--- Supplied information Enclosed Below ---

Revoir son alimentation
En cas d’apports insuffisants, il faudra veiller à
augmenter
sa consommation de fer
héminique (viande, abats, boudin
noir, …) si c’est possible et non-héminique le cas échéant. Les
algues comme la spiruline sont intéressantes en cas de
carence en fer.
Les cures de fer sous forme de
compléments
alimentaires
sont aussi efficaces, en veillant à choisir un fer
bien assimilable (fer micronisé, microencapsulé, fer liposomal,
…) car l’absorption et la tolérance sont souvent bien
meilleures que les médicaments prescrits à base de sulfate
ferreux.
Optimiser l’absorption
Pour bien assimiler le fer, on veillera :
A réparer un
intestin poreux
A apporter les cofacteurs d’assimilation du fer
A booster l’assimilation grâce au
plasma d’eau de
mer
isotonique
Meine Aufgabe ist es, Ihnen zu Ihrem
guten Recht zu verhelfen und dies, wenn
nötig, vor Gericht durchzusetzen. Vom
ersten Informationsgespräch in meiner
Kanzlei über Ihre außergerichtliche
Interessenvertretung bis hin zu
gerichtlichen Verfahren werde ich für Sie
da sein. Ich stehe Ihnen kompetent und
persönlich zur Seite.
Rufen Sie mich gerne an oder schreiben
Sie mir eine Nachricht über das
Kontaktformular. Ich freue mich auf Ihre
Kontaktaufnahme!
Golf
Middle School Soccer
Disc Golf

--- End of Enclosed Supplied information ---

[Work order]
For each line of the material that contains the word "héminique", make a copy.

[Solution for this exercise]
héminique (viande, abats, boudin
noir, …) si c’est possible et non-héminique le cas échéant. Les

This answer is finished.